Today's corn hybrids more efficiently use nitrogen (N) to create more grain, according to 72 years of public-sector research data reviewed by Purdue University researchers. Tony Vyn, a professor of agronomy, and doctoral student Ignacio Ciampitti looked at N use studies for corn from two periods: 1940-1990 and 1991-2011. They wanted to see whether increased yields were due to better N efficiency or whether new plants were simply given additional N to produce more grain.

"Corn production often faces the criticism from society that yields are only going up because of an increased dependency on nitrogen," says Vyn, whose findings were published in the early online version of the journal Field Crops Research. "Although modern hybrids take up more total N per acre during the growing season than they did before, the amount of grain produced per pound of N accumulated in corn plants is substantially greater than it was for corn hybrids of earlier decades. So, in that sense, the efficiency of N utilization has gradually improved."

Vyn and Ciampitti's analysis covered about 100 worldwide studies. Of those, 870 data points were taken from the earlier period through 1990, and 2,074 points were taken from studies after 1990, when transgenic hybrids started hitting the market. All studies involved analyses of total N uptake and grain yield by corn plants at maturity, usually in response to multiple N application rates.

Grain yields in these research studies averaged about 143 bu. of corn/acre over the last 21 years compared with an average of 115 bu. in the previous 50 years. Those studies showed that in the earlier period, 1 lb. of nitrogen taken up by corn plants from soil and fertilizer sources produced about 49 lbs. of grain. In the more recent period, that same amount of nitrogen accumulated in the above-ground plant parts produced about 56 lbs. of grain.

About 90% of the corn data points examined in Vyn's study evaluated N rates between 0 and 250 lbs./acre. Over both periods, the average rate of N fertilizer distributed in experimental fields was nearly the same: 124 lbs./acre in the earlier period vs. 123 lbs. in the later period.

Vyn says genetic improvements have led to corn plants that require less space around them, allowing growers to squeeze more plants into an acre. Research fields from the modern era averaged about 28,900 plants/ – about the average final plant populations in Indiana cornfields in 2011 – compared with 22,800 plants/acre from 1940 to 1990.

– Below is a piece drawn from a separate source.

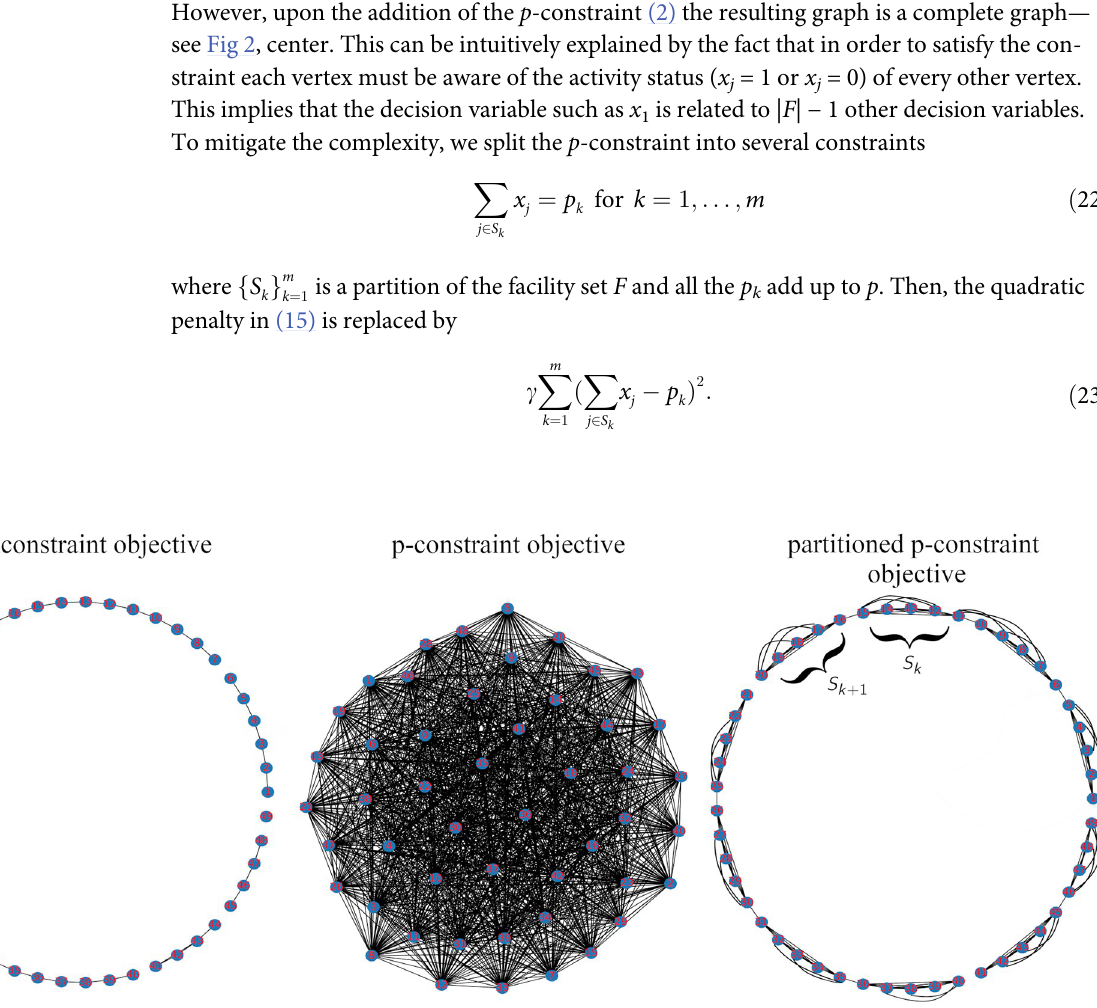
Fig 2. Graph networks depicting relations between 49 facilities under three different objective functions. Each vertex j 2 {1, ... , 49} represents the facility j , and each edge ( i , j ) represent competition between the facilities i and j . (Left) Inter-facility relations under the unconstrained quadratic objective (1). (Center) Objective function with the p -constraint added as a penalty (16). The resulting graph is dense because each facility must be aware of all other facilities. (Right) The objective function with the partitioned p -constraint as a penalty (24). The resulting graph is sparse because each facility must be aware of only facilities in the subset S k to which it belongs and its neighbouring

"The maximum individual plant N uptake stayed exactly the same despite the average gain of 6,000 more plants/acre," Vyn says. "The modern plants are just more efficient at taking N up and utilizing it than they were before."

Vyn and Ciampitti are working toward methods to increase grain yields further by investigating the contribution of N to plant biomass and yield formation processes in high-yielding hybrids under a wide range of N inputs and production stress factors. Knowing that modern hybrids are sustaining a reasonable quantity of N uptake even under progressively higher plant densities is a good start, Ciampitti says.

"We are getting clues on how plants have already improved N use efficiency, and we will use that to push for further increases," Ciampitti says. "We finally feel like we're shedding some light on what traits plant breeders should select for to increase N efficiency even more."

Vyn and Ciampitti plan to further investigate how water use efficiency and N use efficiency are tied together, as well as how plants can achieve more tolerance to environmental stresses.

Dow AgroSciences, PotashCorp and the U.S. Department of Agriculture National Institute of Food and Agriculture funded their work.